Recorded information ::
[Start of section]

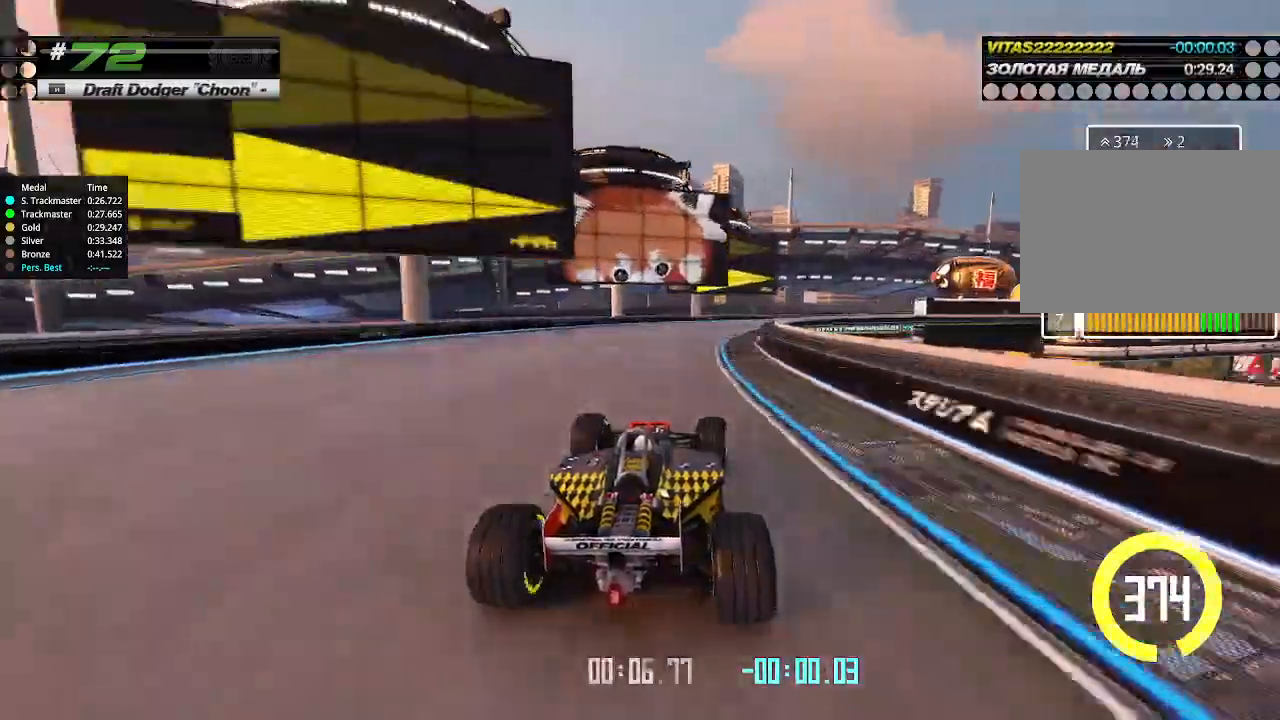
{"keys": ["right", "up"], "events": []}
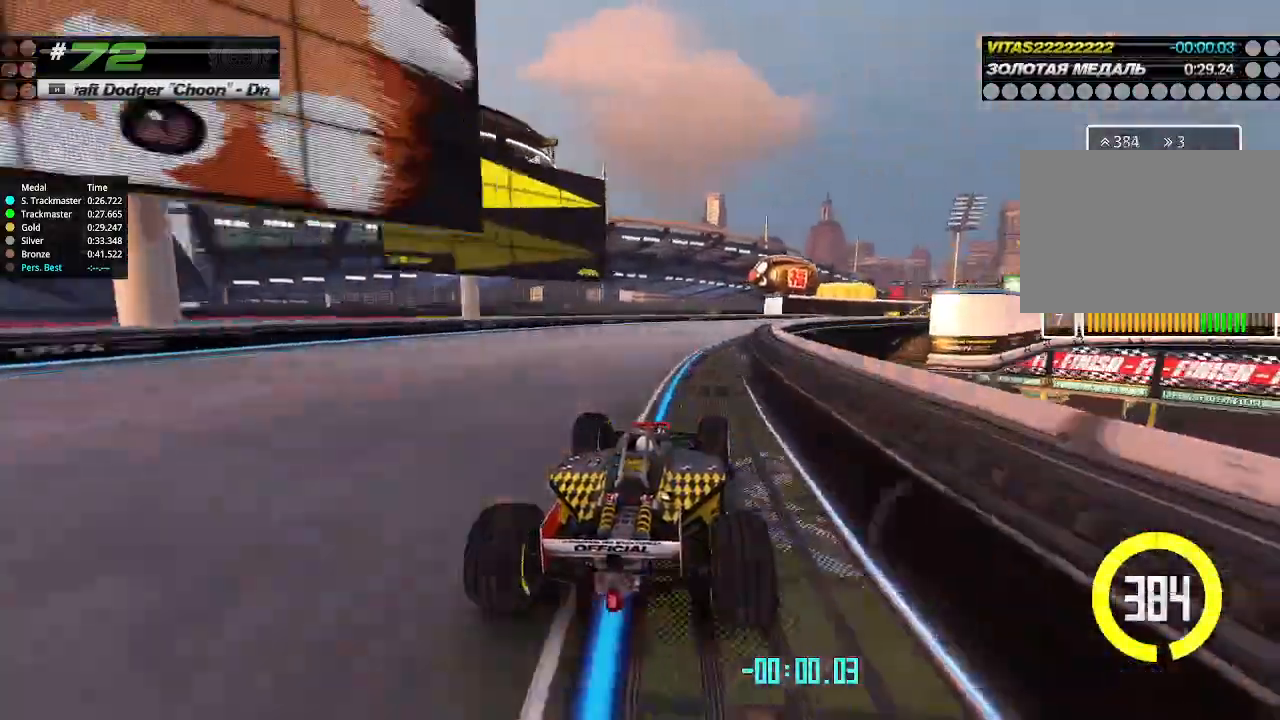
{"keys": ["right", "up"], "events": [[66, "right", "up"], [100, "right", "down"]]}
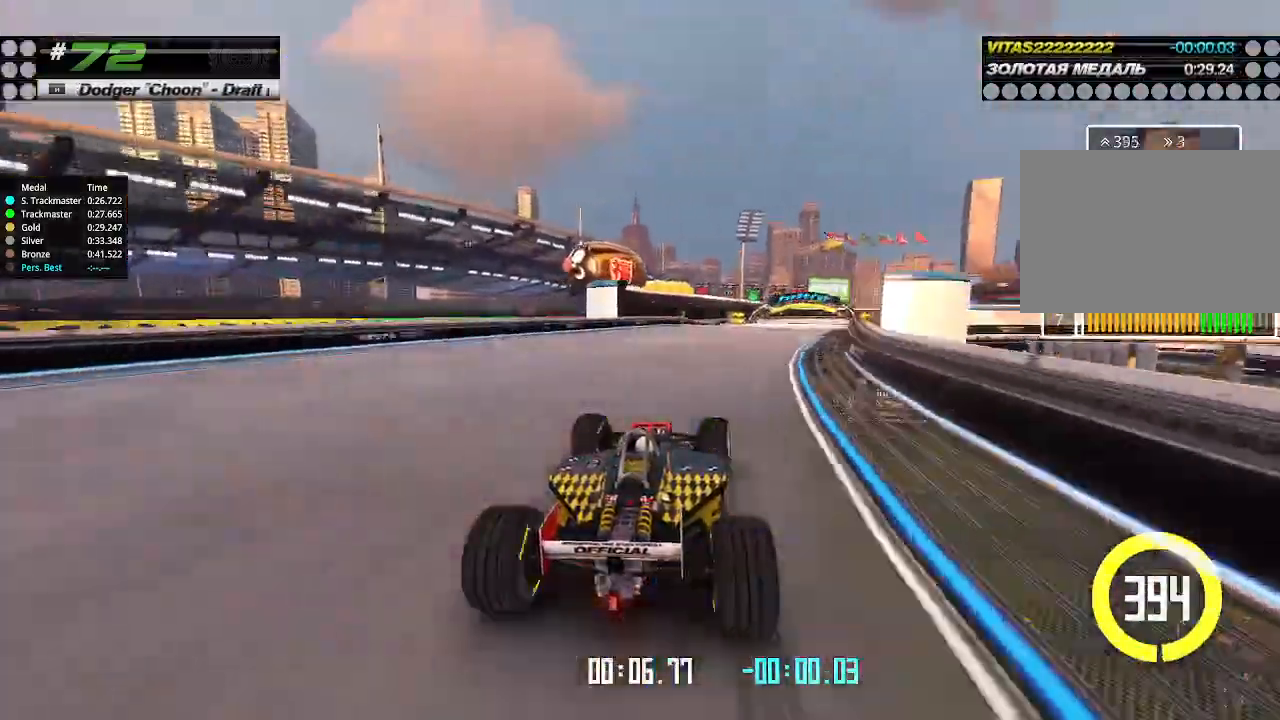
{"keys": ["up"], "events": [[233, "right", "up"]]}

[End of section]

Brief ::
Without the pictures, write out the listing exactly as it appears above.

Reply to the task ::
{"keys": ["right", "up"], "events": []}
{"keys": ["right", "up"], "events": [[66, "right", "up"], [100, "right", "down"]]}
{"keys": ["up"], "events": [[233, "right", "up"]]}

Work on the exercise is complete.